研究課題
基盤研究(C)
本研究では、健康なヒトに常在する大腸菌のO抗原型の特徴を明らかにすることと、それらの情報を利用してO抗原糖鎖の機能性を明らかにすることを目的とした。健康人由来大腸菌312株とPCR法によるO抗原型フルタイピングの結果、OgGp10(O13、O129、O135を含むグループ)、Og1、Og25が主要型であることが明らかとなった。
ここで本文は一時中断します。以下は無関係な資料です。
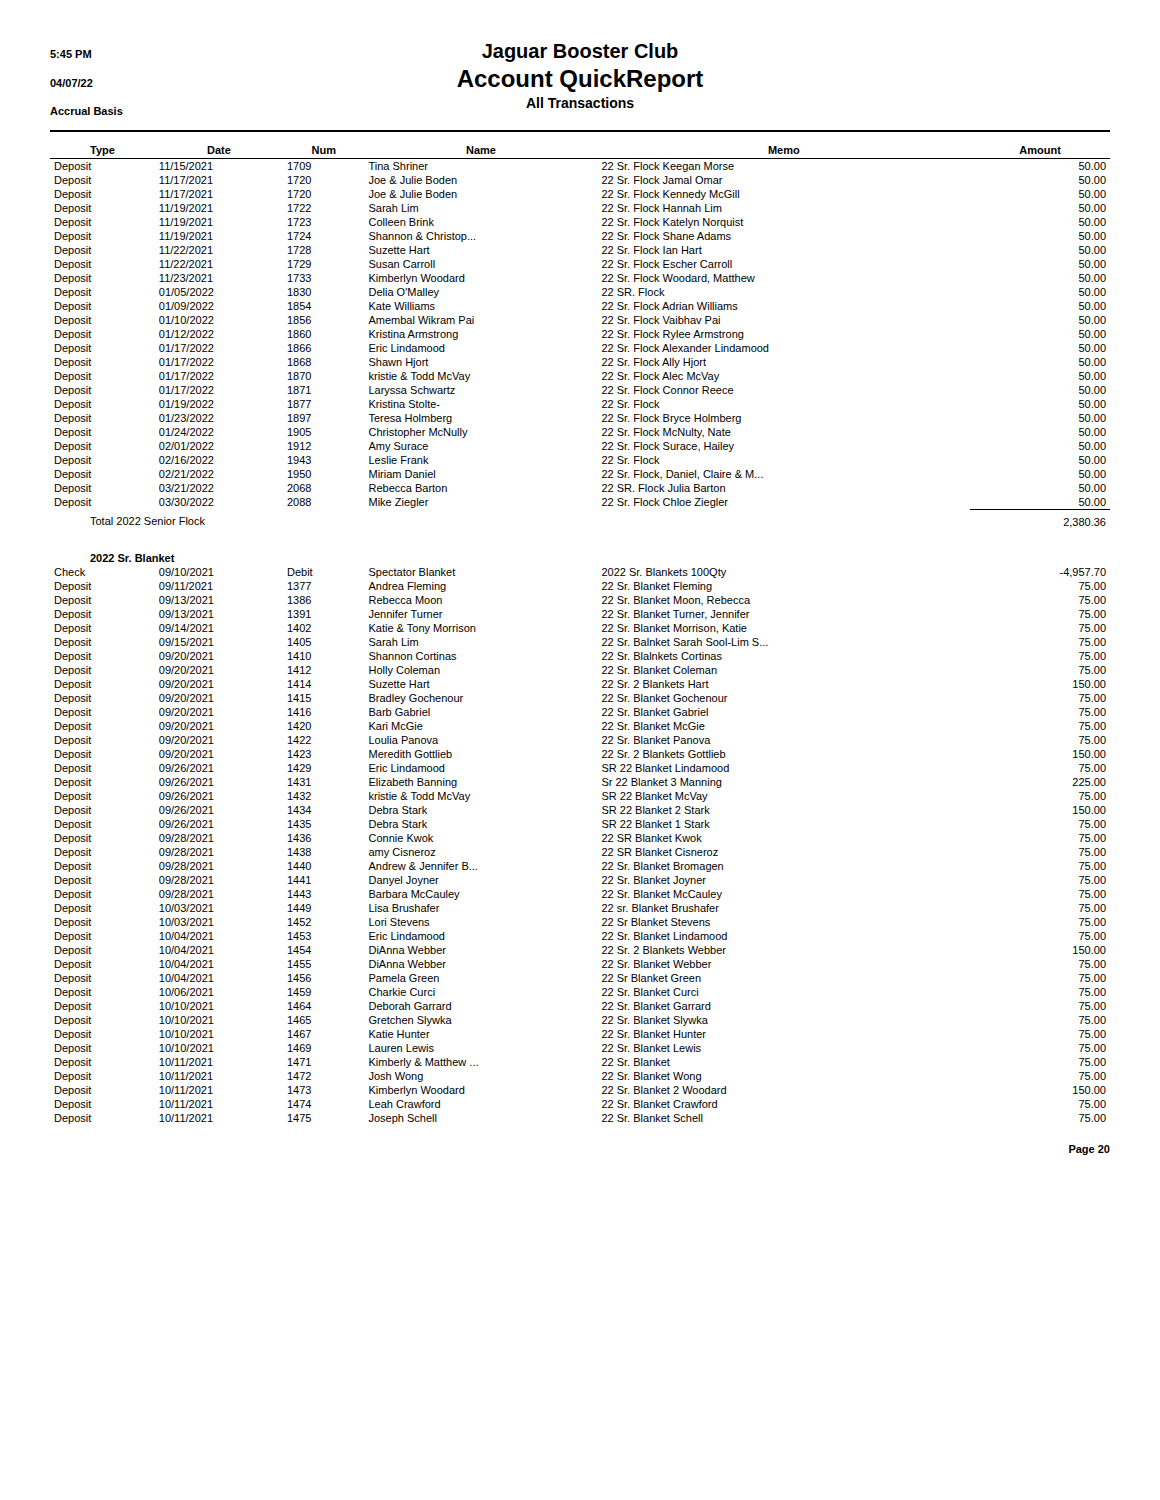5:45 PM
04/07/22
Accrual Basis
Jaguar Booster Club
Account QuickReport
All Transactions
| Type | Date | Num | Name | Memo | Amount |
| --- | --- | --- | --- | --- | --- |
| Deposit | 11/15/2021 | 1709 | Tina Shriner | 22 Sr. Flock Keegan Morse | 50.00 |
| Deposit | 11/17/2021 | 1720 | Joe & Julie Boden | 22 Sr. Flock Jamal Omar | 50.00 |
| Deposit | 11/17/2021 | 1720 | Joe & Julie Boden | 22 Sr. Flock Kennedy McGill | 50.00 |
| Deposit | 11/19/2021 | 1722 | Sarah Lim | 22 Sr. Flock Hannah Lim | 50.00 |
| Deposit | 11/19/2021 | 1723 | Colleen Brink | 22 Sr. Flock Katelyn Norquist | 50.00 |
| Deposit | 11/19/2021 | 1724 | Shannon & Christop... | 22 Sr. Flock Shane Adams | 50.00 |
| Deposit | 11/22/2021 | 1728 | Suzette Hart | 22 Sr. Flock Ian Hart | 50.00 |
| Deposit | 11/22/2021 | 1729 | Susan Carroll | 22 Sr. Flock Escher Carroll | 50.00 |
| Deposit | 11/23/2021 | 1733 | Kimberlyn Woodard | 22 Sr. Flock Woodard, Matthew | 50.00 |
| Deposit | 01/05/2022 | 1830 | Delia O'Malley | 22 SR. Flock | 50.00 |
| Deposit | 01/09/2022 | 1854 | Kate Williams | 22 Sr. Flock Adrian Williams | 50.00 |
| Deposit | 01/10/2022 | 1856 | Amembal Wikram Pai | 22 Sr. Flock Vaibhav Pai | 50.00 |
| Deposit | 01/12/2022 | 1860 | Kristina Armstrong | 22 Sr. Flock Rylee Armstrong | 50.00 |
| Deposit | 01/17/2022 | 1866 | Eric Lindamood | 22 Sr. Flock Alexander Lindamood | 50.00 |
| Deposit | 01/17/2022 | 1868 | Shawn Hjort | 22 Sr. Flock Ally Hjort | 50.00 |
| Deposit | 01/17/2022 | 1870 | kristie & Todd McVay | 22 Sr. Flock Alec McVay | 50.00 |
| Deposit | 01/17/2022 | 1871 | Laryssa Schwartz | 22 Sr. Flock Connor Reece | 50.00 |
| Deposit | 01/19/2022 | 1877 | Kristina Stolte- | 22 Sr. Flock | 50.00 |
| Deposit | 01/23/2022 | 1897 | Teresa Holmberg | 22 Sr. Flock Bryce Holmberg | 50.00 |
| Deposit | 01/24/2022 | 1905 | Christopher McNully | 22 Sr. Flock McNulty, Nate | 50.00 |
| Deposit | 02/01/2022 | 1912 | Amy Surace | 22 Sr. Flock Surace, Hailey | 50.00 |
| Deposit | 02/16/2022 | 1943 | Leslie Frank | 22 Sr. Flock | 50.00 |
| Deposit | 02/21/2022 | 1950 | Miriam Daniel | 22 Sr. Flock, Daniel, Claire & M... | 50.00 |
| Deposit | 03/21/2022 | 2068 | Rebecca Barton | 22 SR. Flock Julia Barton | 50.00 |
| Deposit | 03/30/2022 | 2088 | Mike Ziegler | 22 Sr. Flock Chloe Ziegler | 50.00 |
| Total 2022 Senior Flock | 2,380.36 |
| 2022 Sr. Blanket |
| Check | 09/10/2021 | Debit | Spectator Blanket | 2022 Sr. Blankets 100Qty | -4,957.70 |
| Deposit | 09/11/2021 | 1377 | Andrea Fleming | 22 Sr. Blanket Fleming | 75.00 |
| Deposit | 09/13/2021 | 1386 | Rebecca Moon | 22 Sr. Blanket Moon, Rebecca | 75.00 |
| Deposit | 09/13/2021 | 1391 | Jennifer Turner | 22 Sr. Blanket Turner, Jennifer | 75.00 |
| Deposit | 09/14/2021 | 1402 | Katie & Tony Morrison | 22 Sr. Blanket Morrison, Katie | 75.00 |
| Deposit | 09/15/2021 | 1405 | Sarah Lim | 22 Sr. Balnket Sarah Sool-Lim S... | 75.00 |
| Deposit | 09/20/2021 | 1410 | Shannon Cortinas | 22 Sr. Blalnkets Cortinas | 75.00 |
| Deposit | 09/20/2021 | 1412 | Holly Coleman | 22 Sr. Blanket Coleman | 75.00 |
| Deposit | 09/20/2021 | 1414 | Suzette Hart | 22 Sr. 2 Blankets Hart | 150.00 |
| Deposit | 09/20/2021 | 1415 | Bradley Gochenour | 22 Sr. Blanket Gochenour | 75.00 |
| Deposit | 09/20/2021 | 1416 | Barb Gabriel | 22 Sr. Blanket Gabriel | 75.00 |
| Deposit | 09/20/2021 | 1420 | Kari McGie | 22 Sr. Blanket McGie | 75.00 |
| Deposit | 09/20/2021 | 1422 | Loulia Panova | 22 Sr. Blanket Panova | 75.00 |
| Deposit | 09/20/2021 | 1423 | Meredith Gottlieb | 22 Sr. 2 Blankets Gottlieb | 150.00 |
| Deposit | 09/26/2021 | 1429 | Eric Lindamood | SR 22 Blanket Lindamood | 75.00 |
| Deposit | 09/26/2021 | 1431 | Elizabeth Banning | Sr 22 Blanket 3 Manning | 225.00 |
| Deposit | 09/26/2021 | 1432 | kristie & Todd McVay | SR 22 Blanket McVay | 75.00 |
| Deposit | 09/26/2021 | 1434 | Debra Stark | SR 22 Blanket 2 Stark | 150.00 |
| Deposit | 09/26/2021 | 1435 | Debra Stark | SR 22 Blanket 1 Stark | 75.00 |
| Deposit | 09/28/2021 | 1436 | Connie Kwok | 22 SR Blanket Kwok | 75.00 |
| Deposit | 09/28/2021 | 1438 | amy Cisneroz | 22 SR Blanket Cisneroz | 75.00 |
| Deposit | 09/28/2021 | 1440 | Andrew & Jennifer B... | 22 Sr. Blanket Bromagen | 75.00 |
| Deposit | 09/28/2021 | 1441 | Danyel Joyner | 22 Sr. Blanket Joyner | 75.00 |
| Deposit | 09/28/2021 | 1443 | Barbara McCauley | 22 Sr. Blanket McCauley | 75.00 |
| Deposit | 10/03/2021 | 1449 | Lisa Brushafer | 22 sr. Blanket Brushafer | 75.00 |
| Deposit | 10/03/2021 | 1452 | Lori Stevens | 22 Sr Blanket Stevens | 75.00 |
| Deposit | 10/04/2021 | 1453 | Eric Lindamood | 22 Sr. Blanket Lindamood | 75.00 |
| Deposit | 10/04/2021 | 1454 | DiAnna Webber | 22 Sr. 2 Blankets Webber | 150.00 |
| Deposit | 10/04/2021 | 1455 | DiAnna Webber | 22 Sr. Blanket Webber | 75.00 |
| Deposit | 10/04/2021 | 1456 | Pamela Green | 22 Sr Blanket Green | 75.00 |
| Deposit | 10/06/2021 | 1459 | Charkie Curci | 22 Sr. Blanket Curci | 75.00 |
| Deposit | 10/10/2021 | 1464 | Deborah Garrard | 22 Sr. Blanket Garrard | 75.00 |
| Deposit | 10/10/2021 | 1465 | Gretchen Slywka | 22 Sr. Blanket Slywka | 75.00 |
| Deposit | 10/10/2021 | 1467 | Katie Hunter | 22 Sr. Blanket Hunter | 75.00 |
| Deposit | 10/10/2021 | 1469 | Lauren Lewis | 22 Sr. Blanket Lewis | 75.00 |
| Deposit | 10/11/2021 | 1471 | Kimberly & Matthew ... | 22 Sr. Blanket | 75.00 |
| Deposit | 10/11/2021 | 1472 | Josh Wong | 22 Sr. Blanket Wong | 75.00 |
| Deposit | 10/11/2021 | 1473 | Kimberlyn Woodard | 22 Sr. Blanket 2 Woodard | 150.00 |
| Deposit | 10/11/2021 | 1474 | Leah Crawford | 22 Sr. Blanket Crawford | 75.00 |
| Deposit | 10/11/2021 | 1475 | Joseph Schell | 22 Sr. Blanket Schell | 75.00 |
Page 20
また、O1、O25、O157を含む7種類のO抗原型株を用いたマクロファージ様細胞からのTNF-α産生量を測定した結果、O157で誘導能が顕著に低いことが明らかとなった。
細菌学
グラム陰性細菌の表層にはO抗原と呼ばれる糖鎖が発現しており、これまでに180種類以上あることが知られている。本研究では、この糖鎖に何らかの機能性があるのではないかと考え、ヒト常在大腸菌に見られる型と病原性大腸菌に見られる型を用いて、免疫細胞の反応性を試験した。その結果、腸管出血性大腸菌で有名なO157型は、他の型に比べて免疫反応を誘導しにくいことが明らかとなった。この成果は、今後の腸管出血性大腸菌の感染メカニズの解明や治療法の開発に役立つかもしれない。